The FT has reported that:
The "widespread abuse" of a £300m ($575m) tax break for some temporary workers is under attack by the Treasury, which is considering reversing a concession for travel expenses it introduced 10 years ago.
In a consultation paper, the Treasury said its losses were set to "significantly increase" if it did not clamp down on the tax dodges used by some employment agencies and "umbrella" intermediary companies employing about 100,000 workers, ranging from IT contractors to fruit pickers. But the Treasury said the employees did not always benefit because the employer sometimes adjusted pay rates to take account of the lower tax bill.
The Treasury said it was concerned about the exploitation of workers. There was "also a risk that the temporary labour market will be distorted by end clients encouraged to casualise their workforce on the basis that workers will continue to have employment rights and receive tax-free travel expenses to which they were not entitled as permanent employees".
But umbrella companies might have benefits for the economy by providing flexibility for workers and businesses.

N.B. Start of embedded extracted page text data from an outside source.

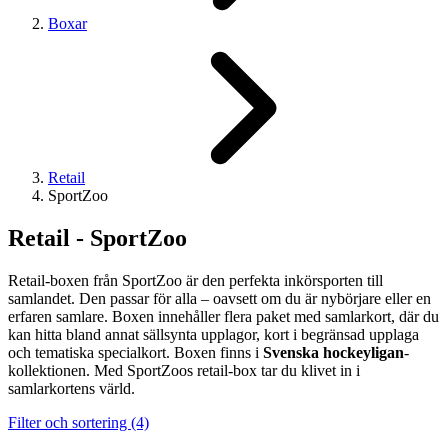
Boxar
Retail
SportZoo
Retail - SportZoo
Retail-boxen från SportZoo är den perfekta inkörsporten till
samlandet. Den passar för alla – oavsett om du är nybörjare eller en
erfaren samlare. Boxen innehåller flera paket med samlarkort, där du
kan hitta bland annat sällsynta upplagor, kort i begränsad upplaga
och tematiska specialkort. Boxen finns i
Svenska hockeyligan
-
kollektionen. Med SportZoos retail-box tar du klivet in i
samlarkortens värld.
Filter och sortering (4)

It wished "to weigh up whether or not there are advantages for business and the flexible labour market that outweigh the unfairness and, if not, how to tackle the unfairness".
It seems unlikely they'll favour the companies when as the Revenue notes:
When Revenue & Customs tried to claw back the tax owed, umbrella companies often ceased to operate and moved their workers to a new company.
The unacceptable face of capitalism, for sure.
And you can also be sure that some accountants know all about it.